Lorenz Curve of the Universe's Elements

Update May 2017

I have published a working paper on the Lorenz curve being a fractal property at academia.edu.

Abstract

Global income has increased exponentially over the last two hundred years; while, at the same
time, respective Gini coefficients have also increased, this investigation tested
whether this pattern is a property of the mathematical geometry termed a fractal
attractor. The Koch Snowflake fractal was selected and inverted to best model
economic production and growth: all triangle area sizes in the fractal grew
with iteration time from an arbitrary size – growing the total set. The area of
the triangle, the ‘bits’, represented wealth. Kinematic analysis – velocity and
acceleration – was undertaken, and it was noted growing triangles propagate in
a sinusoidal spiral. Using Lorenz curve and Gini methods, bit size distribution
– for each iteration-time – was graphed. The curves produced matched the regular
Lorenz curve shape and expanded out to the right with fractal growth – increasing
the corresponding Gini coefficients, contradicting Kuznets cycles. The ‘gap’ between
iteration triangle sizes (wealth) was found to accelerate apart, just as it is
conjectured to do so in reality. It was concluded the wealth (and income)
Lorenz distribution and acceleration properties are aspects of the
fractal. Form and change of the Lorenz curve are inextricably linked to the growth
and development of a fractal attractor, and from this – given real economic
data – it can be deduced an economy – whether cultural or not – behaves as a
fractal and can be explained as a fractal. Questions of the discrete and wave
properties and the accelerated expansion – similar to that of trees and the
conjectured growth of the universe at large – of the fractal growth were discussed.

May 5th 2016

What a time, a week, a day – this morning I had the ‘Eureka’ of my life. For years now I’ve had my fractal model matching the evolution of the universe, but with what I discovered this morning, I now have it also matching the evolution of the elements and the periodic table. Everything fits – inextricably – through the geometry of a fractal.  If you don't mind, I'm going to share, for the record, how this came about – before I get my head down writing it up.  Madness!

Last week, I received my paperback from an economics journal on the Lorenz Curve (income and wealth distribution). It is a universal aspect of the fractal. (see my earlier entries: (1),(2), and (3)) 

They had questions for me about how I get and accelerate growth out of this geometry - I hadn’t included this in my methods? I replied to them by saying that the Lorenz distribution is one aspect of the fractal and that with all its aspects together (I have discovered), the fractal demonstrates (at least for economists) production, consumption and equilibrium (and other stuff).  Can I write everything up in one paper with all the aspects for you? Or?

Anyway, at the same time as all this, I’ve been listening to a podcast (about 10 times actually) on (Rutherford and) Chadwick’s Neutron (prediction and) discovery and heard the scientists talking about how the atom cannot get larger than Uranium before becoming unstable; and that the lighter elements Hydrogen (H) and Helium (He) 'want' to get larger, and that iron is the ‘sweet spot’. http://www.bbc.co.uk/programmes/b07...
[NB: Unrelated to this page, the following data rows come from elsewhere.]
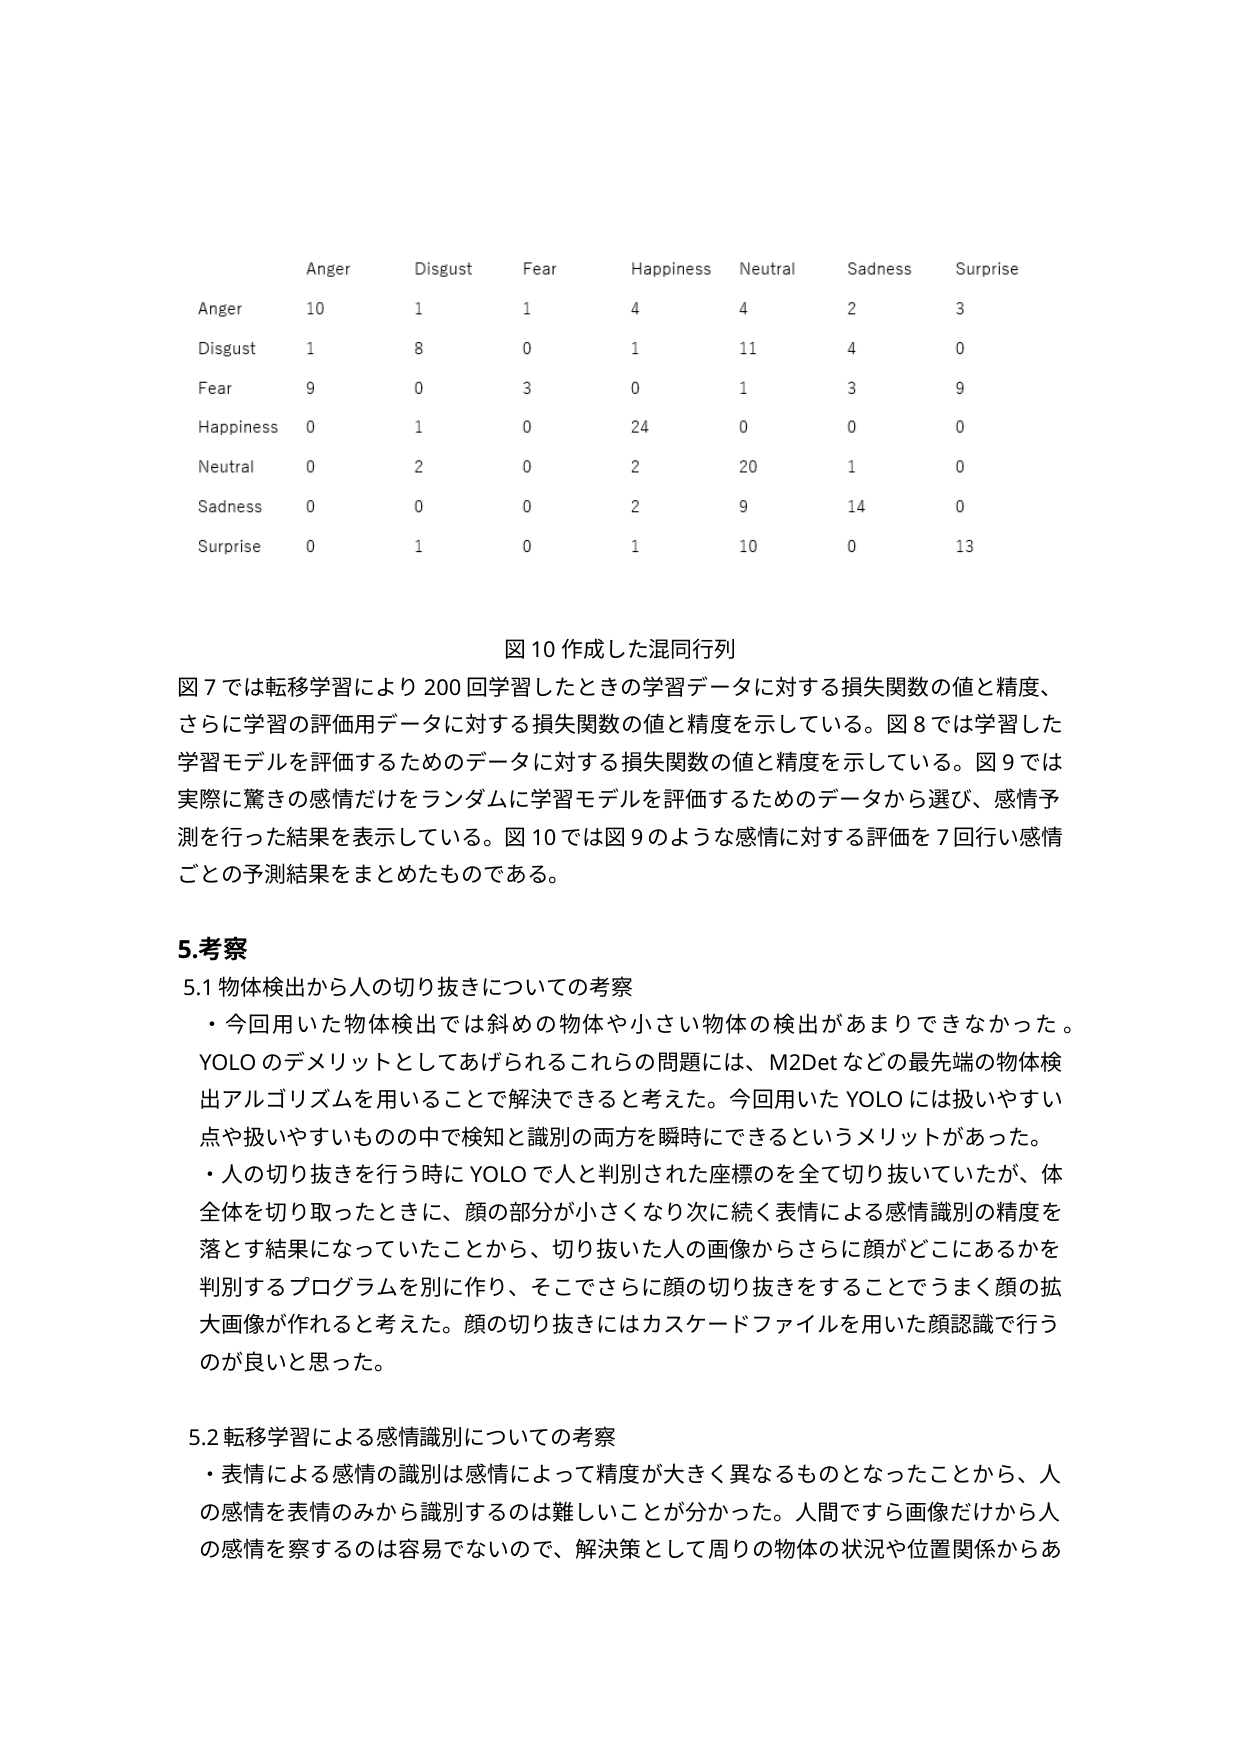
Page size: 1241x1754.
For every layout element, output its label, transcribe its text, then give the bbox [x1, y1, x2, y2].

text 5.2転移学習による感情識別についての考察 [188, 1417, 1063, 1454]
text 図7では転移学習により200回学習したときの学習データに対する損失関数の値と精度、さらに学習の評価用データに対する損失関数の値と精度を示している。図8では学習した学習モデルを評価するためのデータに対する損失関数の値と精度を示している。図9では実際に驚きの感情だけをランダムに学習モデルを評価するためのデータから選び、感情予測を行った結果を表示している。図10では図9のような感情に対する評価を7回行い感情ごとの予測結果をまとめたものである。 [177, 667, 1063, 892]
text 5.1物体検出から人の切り抜きについての考察 [177, 967, 1063, 1004]
text 5.考察 [177, 929, 1063, 967]
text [177, 1454, 1063, 1567]
text ・今回用いた物体検出では斜めの物体や小さい物体の検出があまりできなかった。YOLOのデメリットとしてあげられるこれらの問題には、M2Detなどの最先端の物体検出アルゴリズムを用いることで解決できると考えた。今回用いたYOLOには扱いやすい点や扱いやすいものの中で検知と識別の両方を瞬時にできるというメリットがあった。 [177, 1004, 1063, 1154]
text 図10 作成した混同行列 [177, 629, 1063, 667]
text ・人の切り抜きを行う時にYOLOで人と判別された座標のを全て切り抜いていたが、体全体を切り取ったときに、顔の部分が小さくなり次に続く表情による感情識別の精度を落とす結果になっていたことから、切り抜いた人の画像からさらに顔がどこにあるかを判別するプログラムを別に作り、そこでさらに顔の切り抜きをすることでうまく顔の拡大画像が作れると考えた。顔の切り抜きにはカスケードファイルを用いた顔認識で行うのが良いと思った。 [177, 1154, 1063, 1379]
picture [177, 216, 1063, 603]
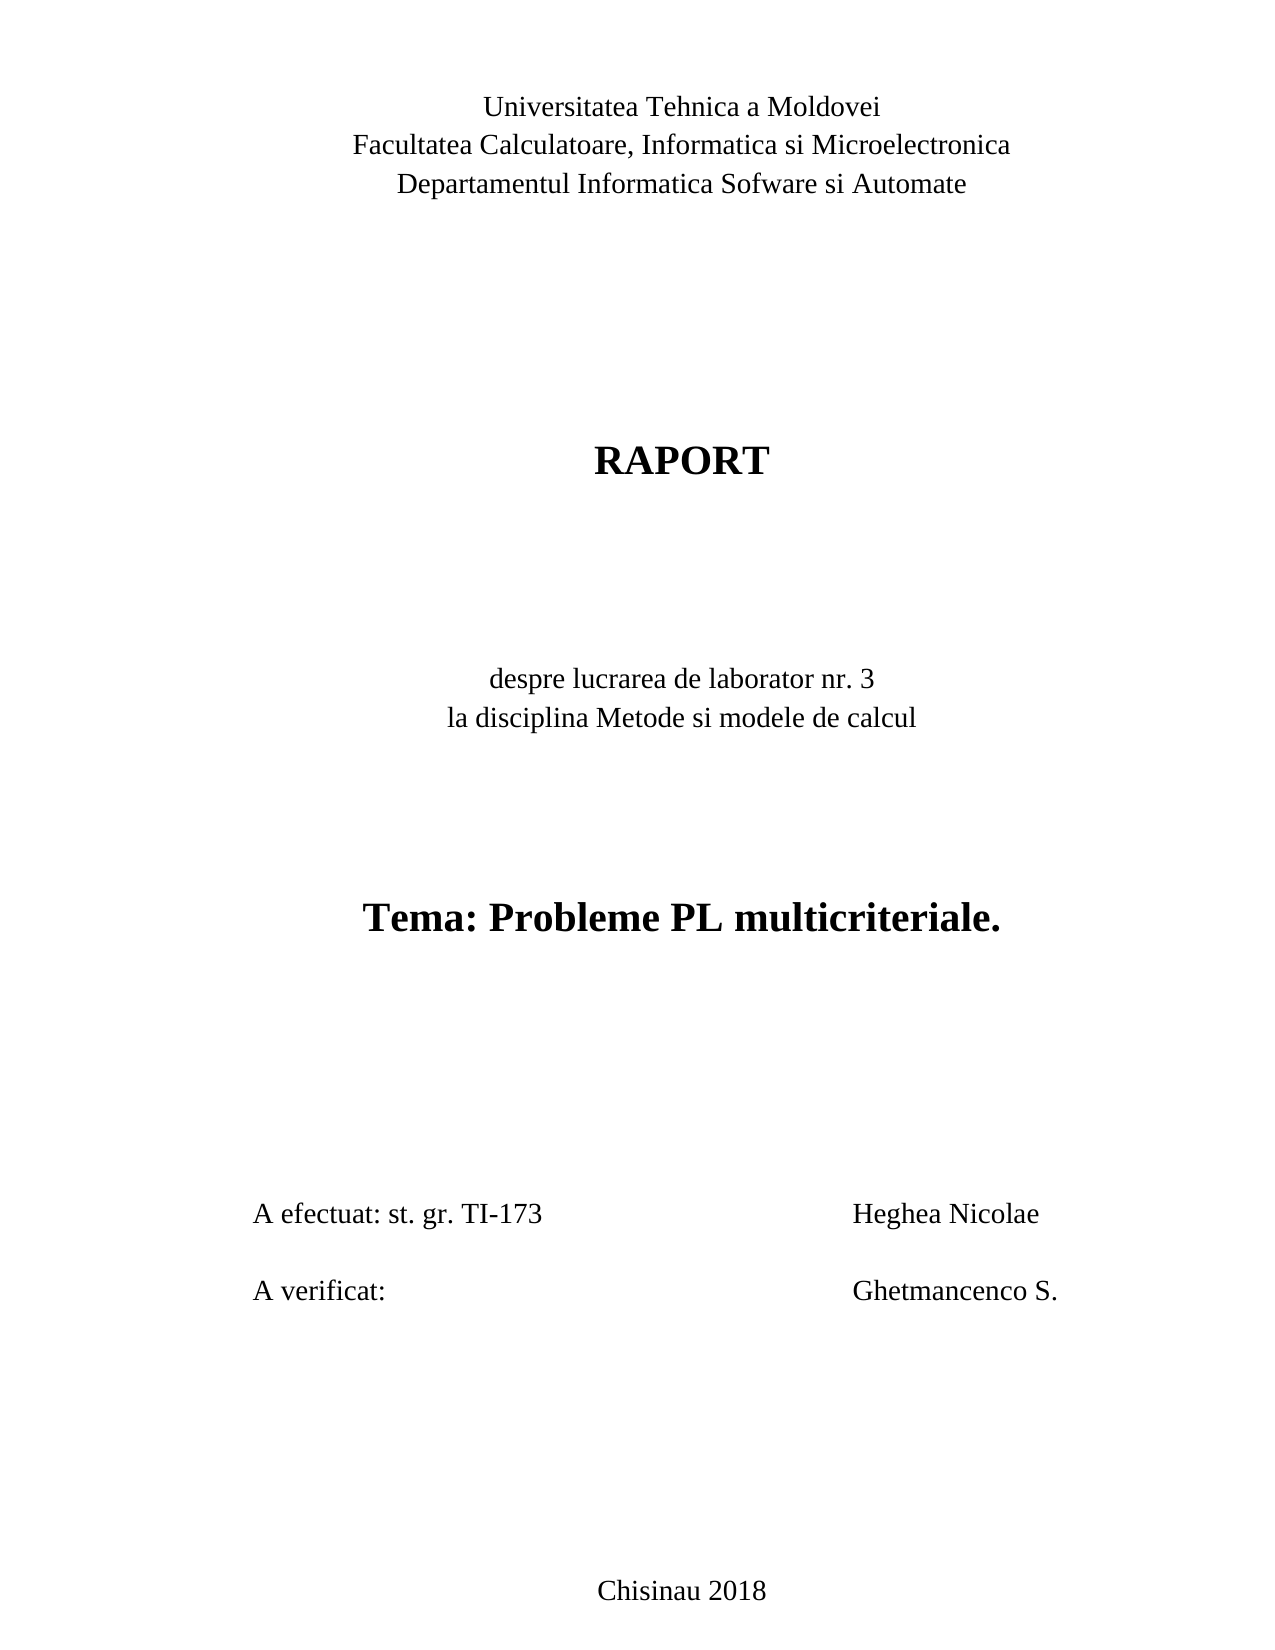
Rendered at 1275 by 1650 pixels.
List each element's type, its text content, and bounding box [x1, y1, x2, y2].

On about Tuesday, I started to think about fractals (again).  Do the elements of the universe form a Lorenz curve? If they do, this is important. I searched the numbers and drew a conclusion quickly. Damn! Yes, they do! Of course they do!   Hydrogen constitutes 75% of the elements, and Helium is some 23% - the rest are small fry compared. They are the ‘one per cent’ – they hold the ‘wealth’ of the elements not dissimilar to any other system. And then I thought about the other aspects of the fractal: equilibrium, production cost… equilibrium ..cost.. equilibrium...?? and then it came to me: Iron is the equilibrium - the  ‘sweet spot’! The lighter elements before iron are out of equilibrium, and so too are the heavier unstable ones larger than it. This all conforms to my fractal model, and so I then thought about the time involved – because the first bits ( the H and He) of a fractal are the largest and their 'wealth'  accelerates with time - think of the trunk of a tree as it grows, they actually do accelerate.  Again – it's a fit.  H and He were 'created', one after the other, in the first 1 or 2 seconds of the ‘big bang’. The other small fry element (and us) came later – and the sub-atomic particles earlier.
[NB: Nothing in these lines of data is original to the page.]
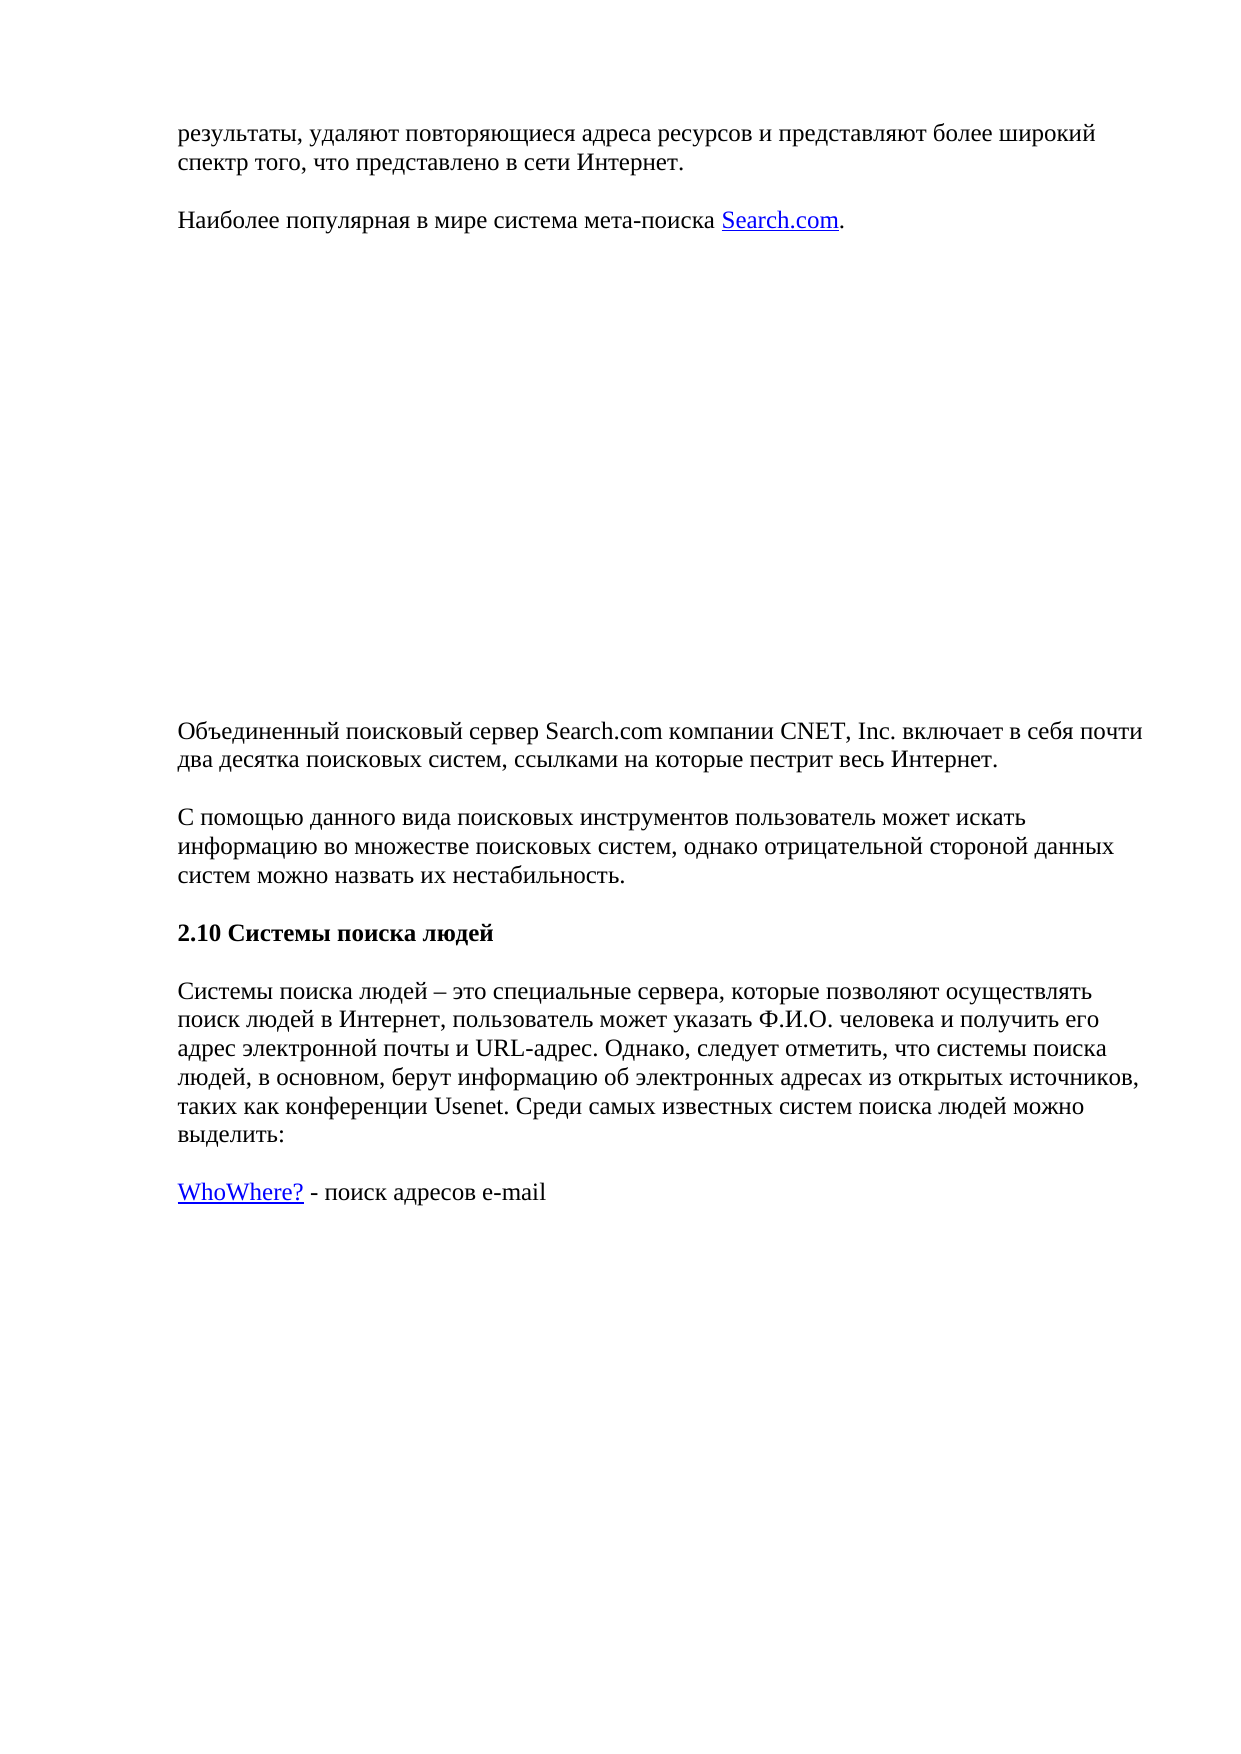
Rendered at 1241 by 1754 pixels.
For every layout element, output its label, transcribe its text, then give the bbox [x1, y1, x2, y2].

text 2.10 Системы поиска людей [177, 918, 1152, 947]
text С помощью данного вида поисковых инструментов пользователь может искать информацию во множестве поисковых систем, однако отрицательной стороной данных систем можно назвать их нестабильность. [177, 802, 1152, 889]
text Системы поиска людей – это специальные сервера, которые позволяют осуществлять поиск людей в Интернет, пользователь может указать Ф.И.О. человека и получить его адрес электронной почты и URL-адрес. Однако, следует отметить, что системы поиска людей, в основном, берут информацию об электронных адресах из открытых источников, таких как конференции Usenet. Среди самых известных систем поиска людей можно выделить: [177, 976, 1152, 1148]
text WhoWhere? - поиск адресов e-mail [177, 1177, 1152, 1206]
text Наиболее популярная в мире система мета-поиска Search.com. [177, 205, 1152, 233]
text Объединенный поисковый сервер Search.com компании CNET, Inc. включает в себя почти два десятка поисковых систем, ссылками на которые пестрит весь Интернет. [177, 716, 1152, 773]
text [177, 118, 1152, 176]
Now I’m going to try again and get someone’s (physicists) attention because I really don’t want to explain this to an economist. 

May 6th 2016

I have created a Lorenz Curve of the (118) known elements in the universe by their abundance. Reference: Abundance in the Universe of the elements

I have been watching the documentary BBC Atom: The Key to the Cosmos for inspiration. Below is an image of Jim Al-Khalili showing iron Fe as the most stable and of a 'modest' abundance of the elements. The periodic table below shows how and when elements were formed. The older, the more abundant.